▶ [Text]
His Technicolor culprits are drawn to a self-styled auto-didact, a transsexual who suggests men and women can do no better than cohabit—real empathy is more likely with animals of the same gender—to Dimple, curious and hopeless, who treasures the refuge of books as surely as any writer. Among the texts recounted in Narcopolis are a mad professor’s textbook rants about Jesus as “among other things, an unlicensed medical practitioner who could cure the sick with nothing more than the touch of his right index finger,” innumerable magazines and journals, true crime weeklies, the writings of Mao, of Mr. Lee’s Party-persecuted father and his lauded rival, reincarnation manuals, screenplays, all reconstituted in extended excerpts devised by Thayil. Clearly, the author enjoys the kind of discoveries in antiquarian shops that cemented the relationship between Professor James Murray, editor of the Oxford English Dictionary, and Dr. W.C. Minor, the insane American and murderer who contributed over 10,000 citations to the lexicon’s first edition.

▶ [Listed entries]
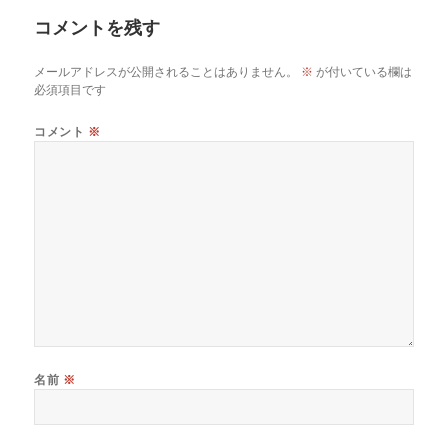
o
ー
コメントを残す
o
k
メールアドレスが公開されることはありません。
※
が付いている欄は
必須項目です
コメント
※
名前
※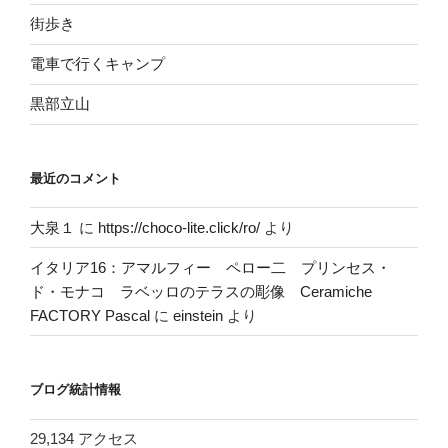
街歩き
電車で行くキャンプ
黒部立山
最近のコメント
大泉１
に
https://choco-lite.click/ro/
より
イタリア16：アマルフィー ペロー二 プリンセス・
ド・モナコ ラベッロのテラスの彫像 Ceramiche
FACTORY Pascal
に
einstein
より
ブログ統計情報
29,134 アクセス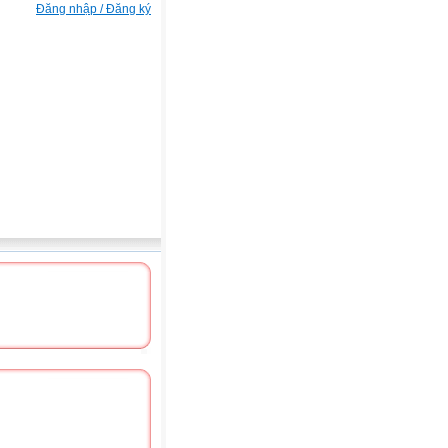
Đăng nhập / Đăng ký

▶ [Problem requirements] In the text, how many citations did Dr. W.C. Minor contribute to the first edition of the Oxford English Dictionary?

▶ [Exercise result] Over 10,000.